The Stoics talked about memento mori a lot. What I find interesting about Epictetus’ ideas is that he describes the practice as habitual. He advocated meditating on death on a regular basis. In particular when we say goodbye to someone. The point isn’t to get all morbid and picture people in a coffin every time you part. It’s about recognizing the transient nature of human life. One day we will say goodbye to each person we love for the last time. I learned that the hard way by losing people close to me with no warning. Now I make an effort to keep Epictetus’ words in mind each time I say goodbye. To truly see the person without rushing off to the next place. To take a second to recognize what they mean and who they are. This exercise illustrates that Stoicism is not about feeling nothing. It’s about separating the worthwhile emotions from the useless ones. We can’t reverse the loss of someone we love.

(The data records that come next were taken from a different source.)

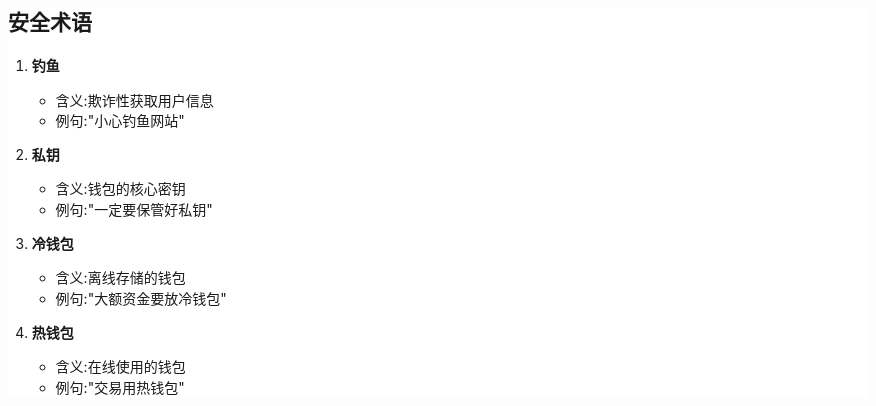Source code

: ## 安全术语

1. **钓鱼**
   - 含义:欺诈性获取用户信息
   - 例句:"小心钓鱼网站"

2. **私钥**
   - 含义:钱包的核心密钥
   - 例句:"一定要保管好私钥"

3. **冷钱包**
   - 含义:离线存储的钱包
   - 例句:"大额资金要放冷钱包"

4. **热钱包**
   - 含义:在线使用的钱包
   - 例句:"交易用热钱包"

We can change the extent to which we appreciate them.

Seneca took the approach of contemplating memento mori before going to sleep, writing in his letters that we should say each night “I have lived my life and run the course that Fortune gave” and “You may not wake up...You may not ever sleep again.” It seemed to have worked for him. By all accounts, Seneca was fearless during the final hours before his execution,* having prepared himself in advance. Likewise, Socrates spent the time before his execution** discussing philosophy with friends. He remained indifferent and unruffled.

The Stoic practice of memento mori is about developing gratitude. When I think of Seneca's words before bed, it changes everything. I find myself looking back on the day, asking if I made good use of it. If the answer is no (as it has been lately), it's time to make changes.

*Note: I disagree with descriptions of Seneca’s death as a suicide.

**Also not a suicide. But I'm not a historian.